Your assignment: When a line in the data below includes "roll", pick it out and copy it.

(Dataset records)

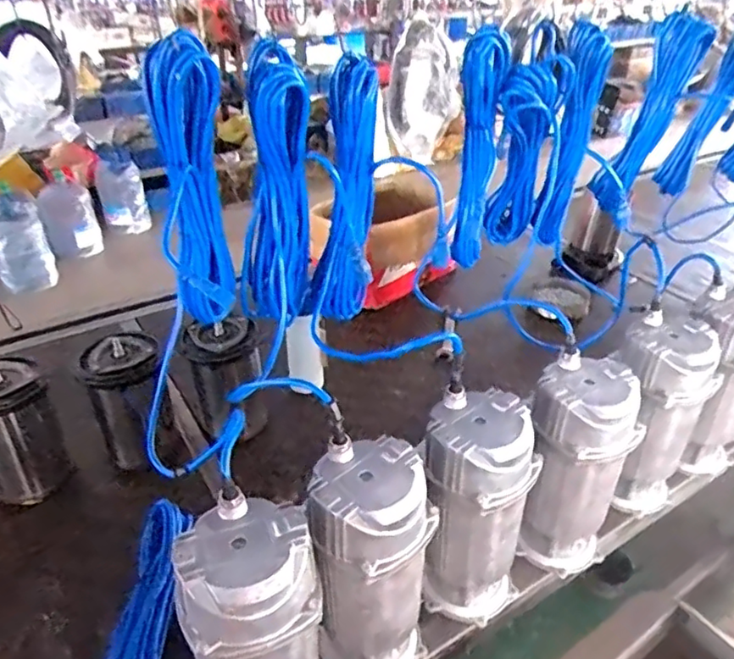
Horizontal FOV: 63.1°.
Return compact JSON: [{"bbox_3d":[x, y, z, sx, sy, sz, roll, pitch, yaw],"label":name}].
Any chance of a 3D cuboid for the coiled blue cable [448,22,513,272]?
[{"bbox_3d":[0.165,-0.259,0.894,0.054,0.334,0.051,11,34,17],"label":"coiled blue cable"}]

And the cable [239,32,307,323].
[{"bbox_3d":[-0.125,-0.162,0.787,0.093,0.375,0.109,-8,33,-13],"label":"cable"}]

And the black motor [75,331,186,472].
[{"bbox_3d":[-0.400,0.123,1.010,0.125,0.202,0.106,-20,38,-29],"label":"black motor"}]

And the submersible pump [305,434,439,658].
[{"bbox_3d":[0.008,0.272,0.676,0.120,0.295,0.123,0,32,0],"label":"submersible pump"}]

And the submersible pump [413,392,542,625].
[{"bbox_3d":[0.134,0.231,0.748,0.130,0.290,0.120,8,33,13],"label":"submersible pump"}]

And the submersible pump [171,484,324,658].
[{"bbox_3d":[-0.110,0.322,0.612,0.128,0.296,0.118,-10,34,-16],"label":"submersible pump"}]

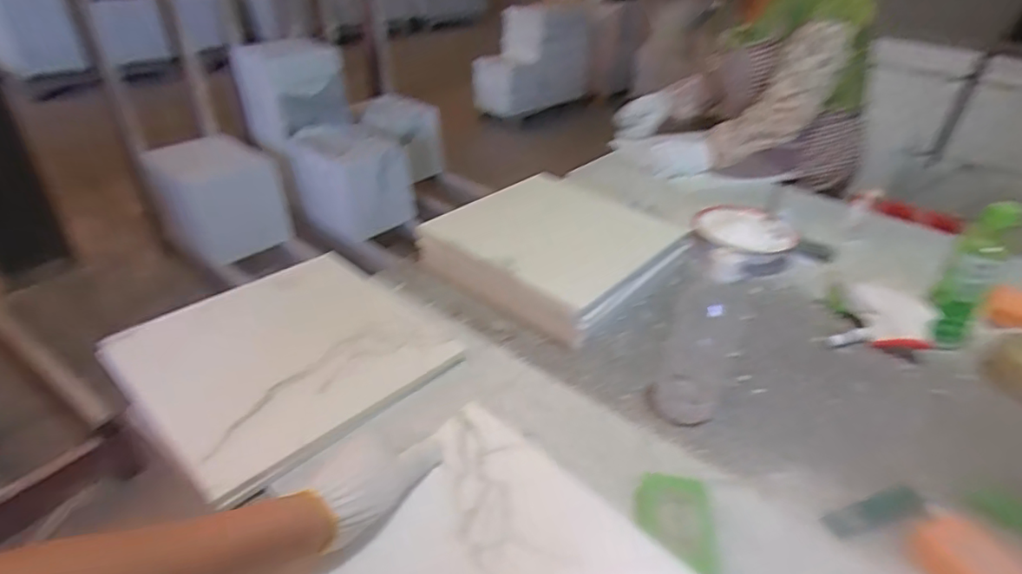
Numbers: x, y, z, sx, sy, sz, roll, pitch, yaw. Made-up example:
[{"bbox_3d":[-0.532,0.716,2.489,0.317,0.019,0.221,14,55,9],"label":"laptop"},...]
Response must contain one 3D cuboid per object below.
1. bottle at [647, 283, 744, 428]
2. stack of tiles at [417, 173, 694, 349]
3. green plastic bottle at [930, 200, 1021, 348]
[{"bbox_3d":[0.246,0.064,0.721,0.082,0.058,0.267,20,39,22],"label":"bottle"},{"bbox_3d":[0.062,-0.064,0.872,0.313,0.069,0.286,26,42,29],"label":"stack of tiles"},{"bbox_3d":[0.596,-0.014,0.732,0.048,0.187,0.065,-22,43,-31],"label":"green plastic bottle"}]

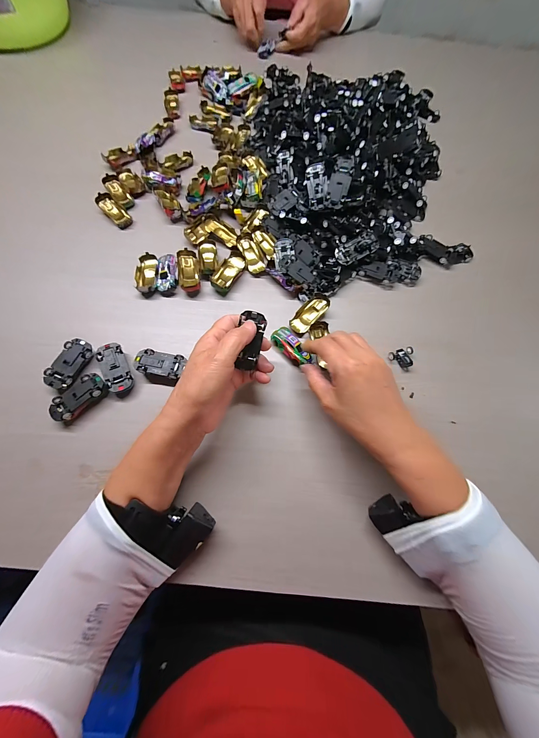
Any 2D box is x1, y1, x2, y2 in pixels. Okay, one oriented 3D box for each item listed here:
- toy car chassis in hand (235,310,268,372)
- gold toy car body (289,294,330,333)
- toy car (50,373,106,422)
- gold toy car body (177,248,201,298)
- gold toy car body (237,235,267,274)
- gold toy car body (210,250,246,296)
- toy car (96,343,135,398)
[{"bbox_3d":[-0.020,-0.032,0.295,0.028,0.008,0.063,9,88,1],"label":"toy car chassis in hand"},{"bbox_3d":[0.056,-0.077,0.374,0.029,0.022,0.062,41,73,12],"label":"gold toy car body"},{"bbox_3d":[-0.230,0.034,0.322,0.064,0.021,0.033,-42,76,-16],"label":"toy car"},{"bbox_3d":[-0.118,-0.142,0.391,0.029,0.023,0.067,-10,70,-6],"label":"gold toy car body"},{"bbox_3d":[-0.027,-0.175,0.409,0.028,0.013,0.063,-26,85,-11],"label":"gold toy car body"},{"bbox_3d":[-0.061,-0.142,0.393,0.030,0.024,0.063,27,71,8],"label":"gold toy car body"},{"bbox_3d":[-0.192,0.001,0.336,0.029,0.021,0.067,-25,73,-11],"label":"toy car"}]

Exercise answer:
Return compact JSON: [{"bbox_3d":[x, y, z, sx, sy, sz, roll, pitch, yaw],"label":name}].
Numbers: x, y, z, sx, sy, sz, roll, pitch, yaw. Made-up example:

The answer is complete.